▸ TASK PROMPT:
In the listing below, start your output at the line with "reproves God, let" and end it after the line with "After all the", copying every line exactly.
::::
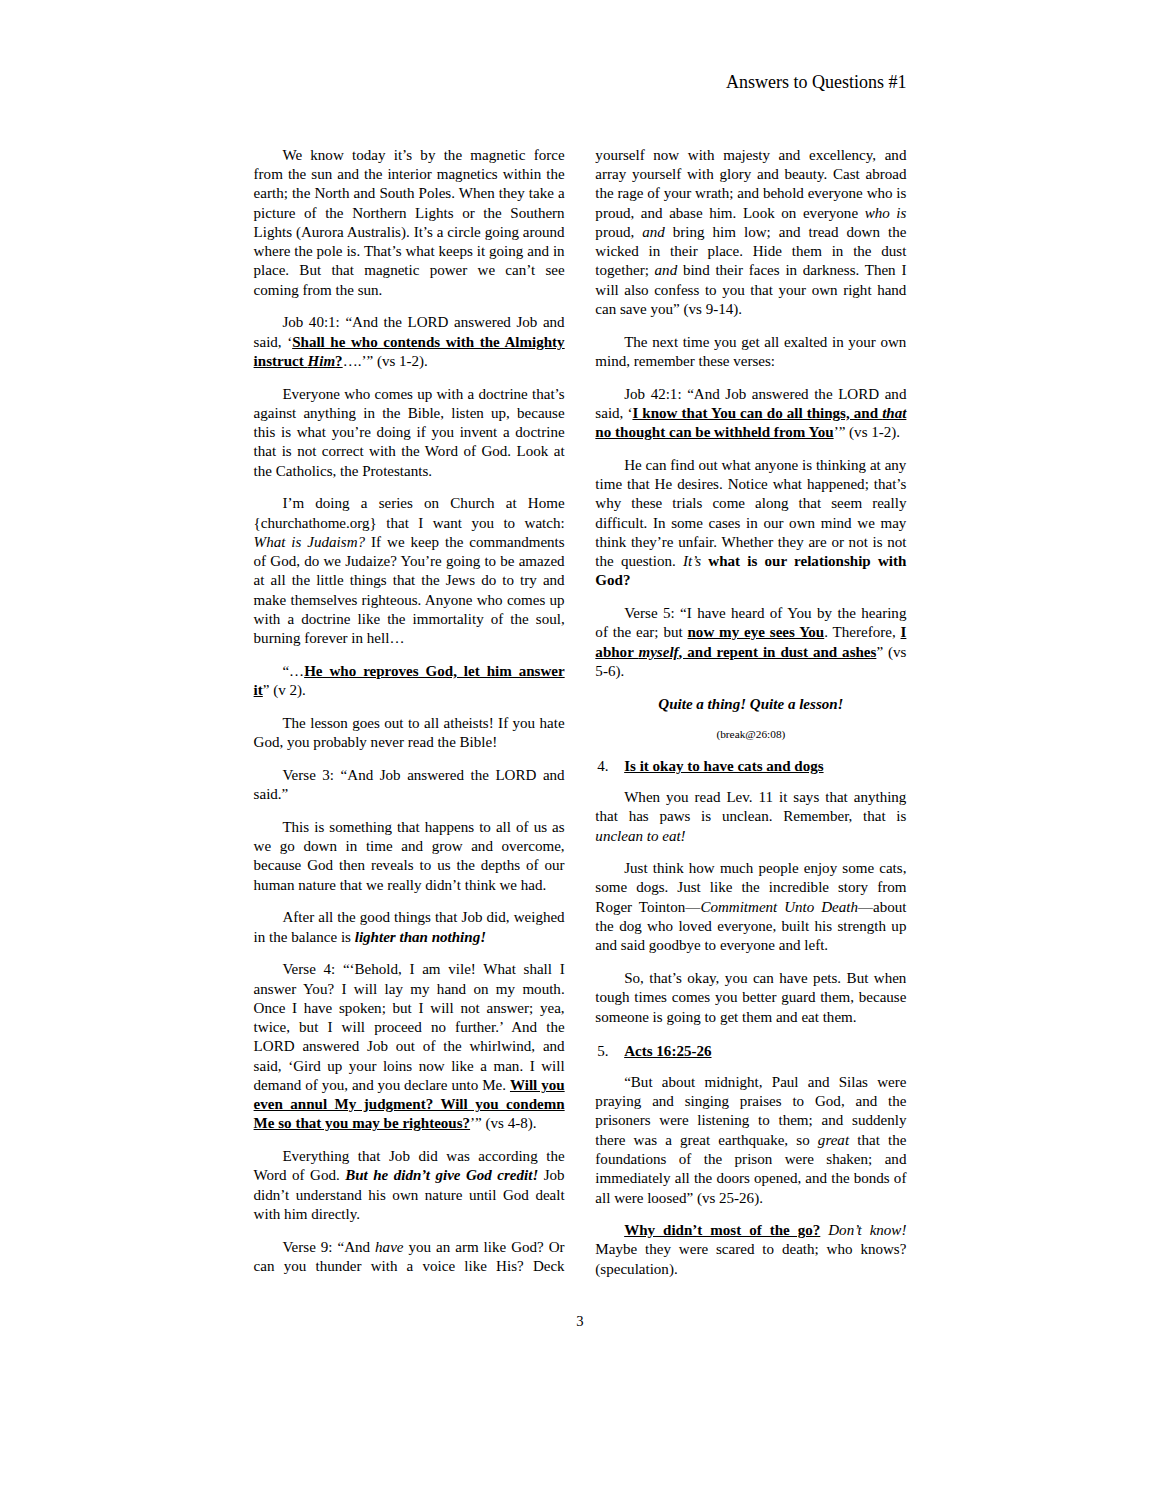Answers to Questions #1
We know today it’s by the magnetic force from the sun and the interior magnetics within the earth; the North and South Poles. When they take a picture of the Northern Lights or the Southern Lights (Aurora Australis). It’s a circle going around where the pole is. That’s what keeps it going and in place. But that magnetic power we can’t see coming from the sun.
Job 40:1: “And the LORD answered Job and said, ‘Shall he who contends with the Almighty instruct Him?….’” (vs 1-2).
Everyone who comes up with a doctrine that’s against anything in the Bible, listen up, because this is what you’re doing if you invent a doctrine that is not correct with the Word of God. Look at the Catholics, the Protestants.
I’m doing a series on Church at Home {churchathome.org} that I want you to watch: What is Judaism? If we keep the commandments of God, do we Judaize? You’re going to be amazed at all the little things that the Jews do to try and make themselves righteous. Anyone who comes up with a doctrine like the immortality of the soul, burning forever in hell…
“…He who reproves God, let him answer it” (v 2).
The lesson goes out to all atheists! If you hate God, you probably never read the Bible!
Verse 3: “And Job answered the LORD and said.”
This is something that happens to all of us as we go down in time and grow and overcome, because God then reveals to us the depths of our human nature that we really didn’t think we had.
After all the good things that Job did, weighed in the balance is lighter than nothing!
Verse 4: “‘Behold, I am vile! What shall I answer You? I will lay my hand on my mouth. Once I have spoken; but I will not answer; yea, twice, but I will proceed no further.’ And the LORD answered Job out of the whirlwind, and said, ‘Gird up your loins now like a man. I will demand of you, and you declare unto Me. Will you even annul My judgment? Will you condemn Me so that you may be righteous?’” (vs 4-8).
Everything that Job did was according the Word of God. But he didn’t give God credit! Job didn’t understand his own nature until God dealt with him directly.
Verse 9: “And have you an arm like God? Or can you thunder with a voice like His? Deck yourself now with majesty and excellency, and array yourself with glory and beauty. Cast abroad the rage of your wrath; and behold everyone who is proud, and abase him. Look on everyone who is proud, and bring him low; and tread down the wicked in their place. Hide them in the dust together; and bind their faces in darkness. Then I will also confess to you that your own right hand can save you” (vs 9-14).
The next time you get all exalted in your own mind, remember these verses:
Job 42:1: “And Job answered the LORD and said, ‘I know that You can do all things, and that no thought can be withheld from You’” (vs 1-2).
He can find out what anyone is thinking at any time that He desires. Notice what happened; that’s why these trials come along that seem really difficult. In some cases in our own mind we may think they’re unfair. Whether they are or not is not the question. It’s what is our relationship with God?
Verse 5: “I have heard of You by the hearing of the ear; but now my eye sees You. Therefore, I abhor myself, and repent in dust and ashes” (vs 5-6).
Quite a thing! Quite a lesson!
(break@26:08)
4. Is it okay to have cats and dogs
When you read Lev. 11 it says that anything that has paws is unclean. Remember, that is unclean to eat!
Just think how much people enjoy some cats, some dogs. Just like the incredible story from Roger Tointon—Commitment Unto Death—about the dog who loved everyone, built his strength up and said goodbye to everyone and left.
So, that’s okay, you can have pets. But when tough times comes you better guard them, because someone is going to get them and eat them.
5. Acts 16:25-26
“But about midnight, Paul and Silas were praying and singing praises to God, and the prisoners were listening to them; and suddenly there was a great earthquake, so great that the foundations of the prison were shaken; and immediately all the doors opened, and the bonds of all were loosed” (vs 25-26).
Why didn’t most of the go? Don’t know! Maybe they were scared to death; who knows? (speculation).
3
::::
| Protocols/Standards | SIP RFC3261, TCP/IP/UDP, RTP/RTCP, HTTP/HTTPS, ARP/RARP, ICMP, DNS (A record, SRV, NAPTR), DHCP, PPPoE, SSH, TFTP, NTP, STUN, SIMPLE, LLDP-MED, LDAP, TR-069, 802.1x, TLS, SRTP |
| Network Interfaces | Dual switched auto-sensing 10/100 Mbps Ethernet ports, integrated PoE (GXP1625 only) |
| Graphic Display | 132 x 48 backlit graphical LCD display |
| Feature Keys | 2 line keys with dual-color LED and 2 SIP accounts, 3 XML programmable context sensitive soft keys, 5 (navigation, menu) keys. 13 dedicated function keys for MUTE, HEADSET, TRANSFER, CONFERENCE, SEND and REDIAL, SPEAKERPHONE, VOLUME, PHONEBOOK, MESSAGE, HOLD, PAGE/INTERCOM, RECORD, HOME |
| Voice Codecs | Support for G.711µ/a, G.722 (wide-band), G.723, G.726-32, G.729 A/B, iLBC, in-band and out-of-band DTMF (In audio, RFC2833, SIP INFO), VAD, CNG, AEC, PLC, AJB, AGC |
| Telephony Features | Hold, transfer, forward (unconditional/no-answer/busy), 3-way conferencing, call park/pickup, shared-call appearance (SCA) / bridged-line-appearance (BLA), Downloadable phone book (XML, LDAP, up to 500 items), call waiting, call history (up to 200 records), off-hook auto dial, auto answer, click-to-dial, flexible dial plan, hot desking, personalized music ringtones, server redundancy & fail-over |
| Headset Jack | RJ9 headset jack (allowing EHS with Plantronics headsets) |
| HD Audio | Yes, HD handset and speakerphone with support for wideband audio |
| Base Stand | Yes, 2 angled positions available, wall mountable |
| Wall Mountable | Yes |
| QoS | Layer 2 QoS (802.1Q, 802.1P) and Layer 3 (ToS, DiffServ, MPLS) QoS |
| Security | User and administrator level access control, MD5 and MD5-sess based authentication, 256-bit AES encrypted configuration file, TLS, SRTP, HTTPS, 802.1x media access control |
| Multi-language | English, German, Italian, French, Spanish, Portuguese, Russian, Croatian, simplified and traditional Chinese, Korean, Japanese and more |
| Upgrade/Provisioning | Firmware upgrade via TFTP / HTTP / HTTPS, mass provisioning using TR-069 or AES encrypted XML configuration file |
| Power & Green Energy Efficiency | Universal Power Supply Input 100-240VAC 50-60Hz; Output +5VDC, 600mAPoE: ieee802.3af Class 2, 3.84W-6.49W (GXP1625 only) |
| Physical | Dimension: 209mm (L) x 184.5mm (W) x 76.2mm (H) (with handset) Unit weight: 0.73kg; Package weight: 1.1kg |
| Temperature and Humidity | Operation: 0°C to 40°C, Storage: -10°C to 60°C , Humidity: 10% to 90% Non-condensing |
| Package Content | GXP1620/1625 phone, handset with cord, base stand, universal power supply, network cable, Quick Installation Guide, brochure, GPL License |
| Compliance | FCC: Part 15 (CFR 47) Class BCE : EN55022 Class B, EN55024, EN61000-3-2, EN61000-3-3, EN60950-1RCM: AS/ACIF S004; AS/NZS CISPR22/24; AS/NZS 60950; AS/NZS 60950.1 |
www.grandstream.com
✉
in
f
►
::::
▸ ANSWER SECTION:
“…He who reproves God, let him answer it” (v 2).
The lesson goes out to all atheists! If you hate God, you probably never read the Bible!
Verse 3: “And Job answered the LORD and said.”
This is something that happens to all of us as we go down in time and grow and overcome, because God then reveals to us the depths of our human nature that we really didn’t think we had.
After all the good things that Job did, weighed in the balance is lighter than nothing!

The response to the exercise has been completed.